Search code examples
phpc++code-translation

Translate this C function to PHP


I am trying to translate the following C code, which basically just tries to convert an arbitrary integer value into a character from a pool of characters, into PHP:

#include <cstdint>
#include <cstring>
#include <iostream>

uint8_t GetCharacter(uint32_t value) {
    static const char* valid_characters = "0123456789ABCDEFGHIJKLMOPQRSTUVWabcdefghijklmnopqrstuvw";
    static const size_t valid_characters_l = strlen(valid_characters);
    uint8_t c = valid_characters[value % valid_characters_l];
    return valid_characters[(value << c) % valid_characters_l];
}

int main() {
    uint32_t array[] = {176, 52, 608, 855};
    for (size_t i=0; i < 4; i++) {
        uint8_t c = GetCharacter(array[i]);
        std::cout << array[i] << ": " << (uint32_t) c << "\n";
    }
    return 0;
}

Which yields

176: 109
52: 114
608: 85
855: 65

The PHP code I've been able to come up with however yields the following:

176: 109
52: 114
608: 85
855: 104   // << Here's the problem

I am very sure I translated it exactly and I am unable to find the issue.

<?php

function getCharacter($index) {
    $chars = "0123456789ABCDEFGHIJKLMOPQRSTUVWabcdefghijklmnopqrstuvw";
    $c = ord(substr($chars, $index % strlen($chars)));
    return ord(substr($chars, ($index << $c) % strlen($chars)));
}

function main() {
    $array = array(176, 52, 608, 855);
    foreach ($array as $value) {
        echo "$value: " . getCharacter($value) . "\n";
    }
}

main();

Could someone point me into the right direction to solve this problem?


Solution

  • I believe that the problem is that the number ($index << c) is 3,586,129,920 which is > 2 billion, and cannot be properly represented by a signed 32 bit integer. Since you don't explicitly define the data type of $value in php, I think the arithmetic ends up being implementation dependent.

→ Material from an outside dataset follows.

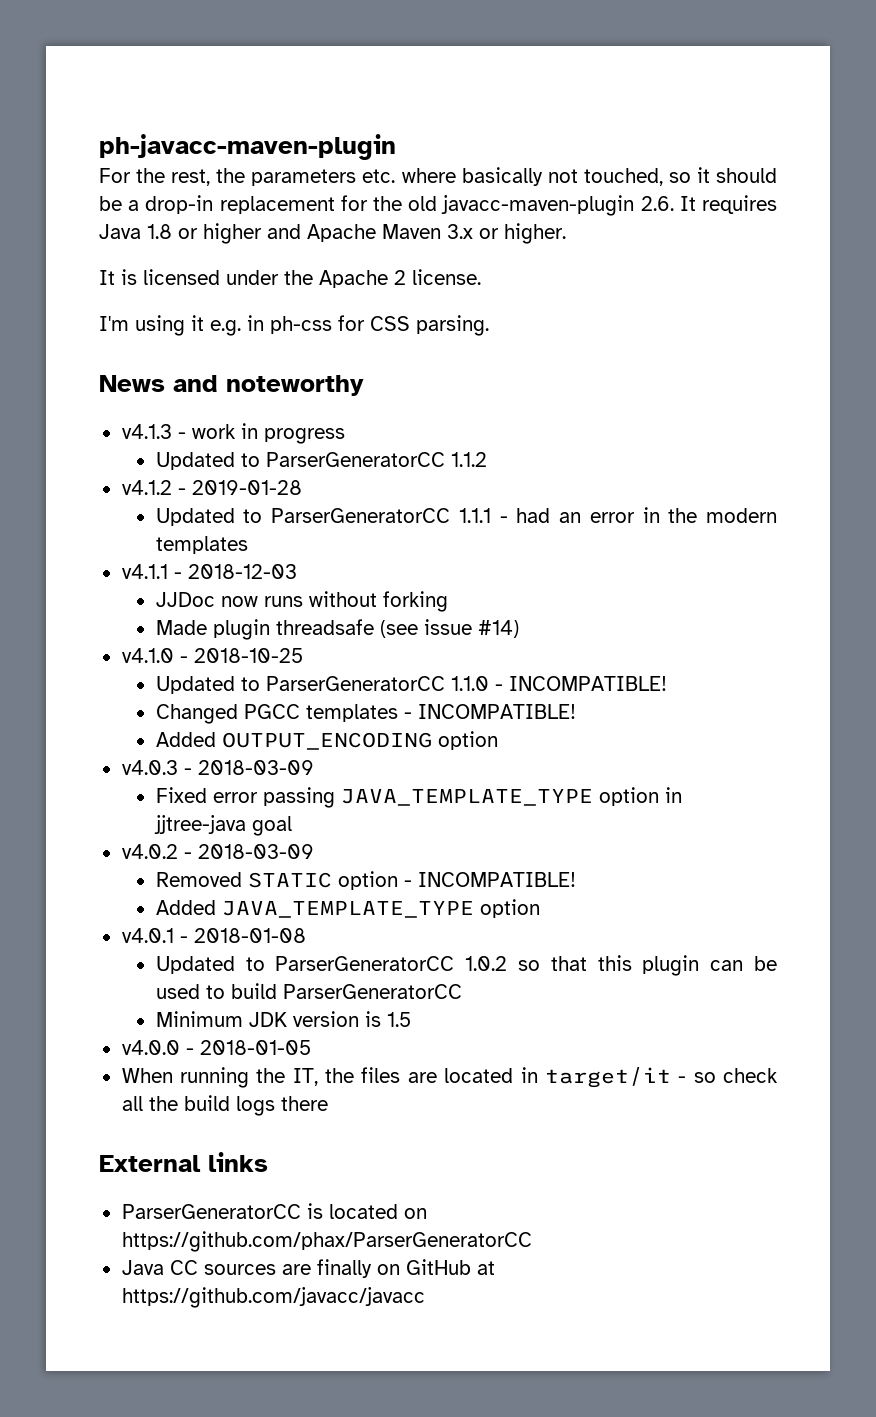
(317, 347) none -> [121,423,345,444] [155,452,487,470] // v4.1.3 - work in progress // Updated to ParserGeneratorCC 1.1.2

    Actually it is surprising that things work at all - you are shifting a 32 bit number by a value greater than 32 which is going to lead to undefined behavior, I think. You might want to re-think the underlying math, and in particular consider the underflow / overflow behavior of your code.

    As a potential solution, you might notice that you have a finite number of possible inputs and corresponding outputs - you could actually create a direct lookup table. I believe I did this correctly (using the C++ version of your code with some modifications) - it surprised me a little bit that it didn't result in a 1:1 mapping. The lookup string becomes:

    $lookupString = "6RQtrpp07TU4AP1IDKmjl8QD7WjitmwUAcjT3AT9MuAu3PUKJtIb5vS"
    

    And your php code can be reduced to

    $value = ord(substr($lookupString, $input % 55));
    

    Where 55 is the length of the lookupString.

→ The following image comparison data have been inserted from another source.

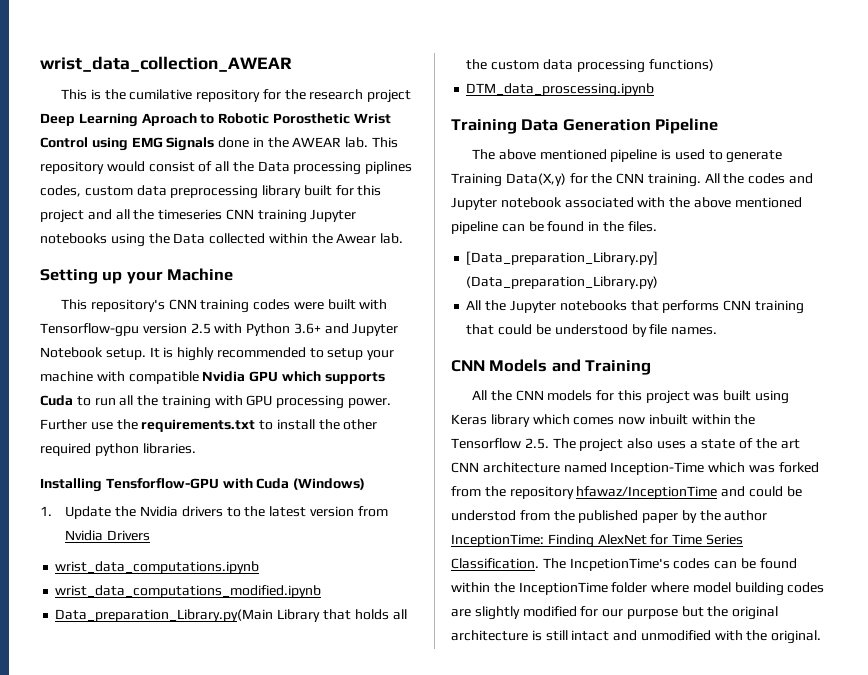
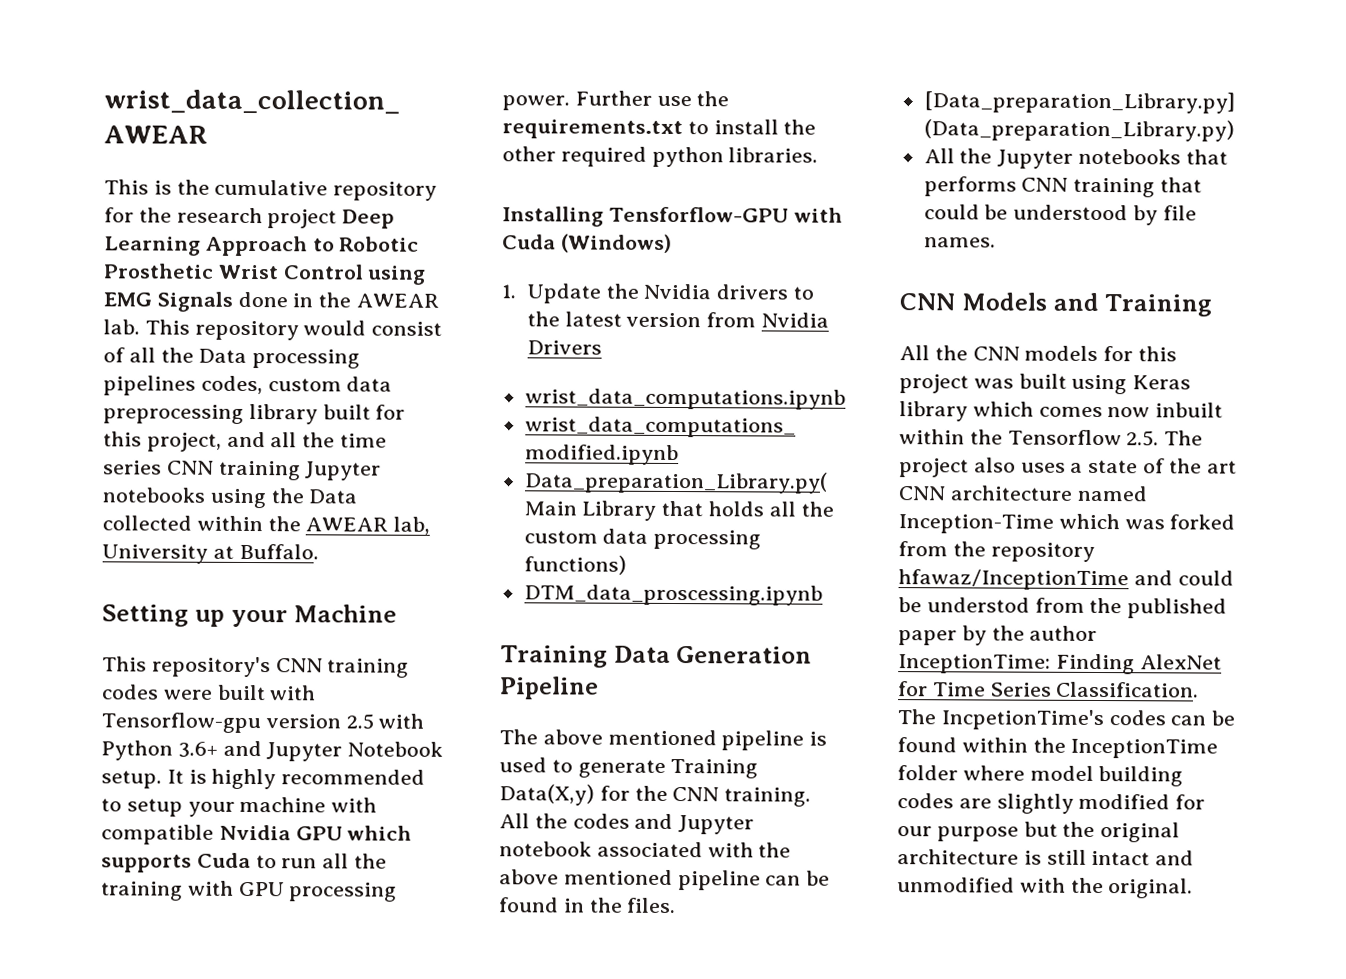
[129,89,193,100] cumilative -> [214,179,329,196] cumulative
[141,113,197,126] Aproach -> [205,235,308,257] Approach
[272,113,350,124] Porosthetic -> [103,263,214,279] Prosthetic
[365,161,413,174] piplines -> [103,375,196,396] pipelines
[40,209,84,223] project -> [146,432,222,452] project,
[158,209,223,220] timeseries -> [340,433,388,448] [103,460,162,475] time series
[336,233,404,244] Awear lab. -> [305,516,431,535] [102,543,319,564] AWEAR lab, University at Buffalo.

    Interesting observation: a number of characters appear more than once; other characters are never used. This means that this is not a very "good" encoding scheme (if that is what it is trying to be).

    For reference, this is the code I used to determine the lookup string:

    #include <cstring>
    #include <iostream>
    
    static const char* valid_characters = "0123456789ABCDEFGHIJKLMOPQRSTUVWabcdefghijklmnopqrstuvw";
    
    uint8_t GetCharacter(uint32_t value) {
        static const size_t valid_characters_l = strlen(valid_characters);
        uint8_t c = valid_characters[value % valid_characters_l];    
        return valid_characters[(value << c) % valid_characters_l];
    }
    
    int main() {
        uint32_t array[] = {176, 52, 608, 855};
        for (size_t i=0; i < 55; i++) {
            uint8_t c = GetCharacter(i + '0');
            std::cout << char(c);
        }
        std::cout << "\n";
        return 0;
    }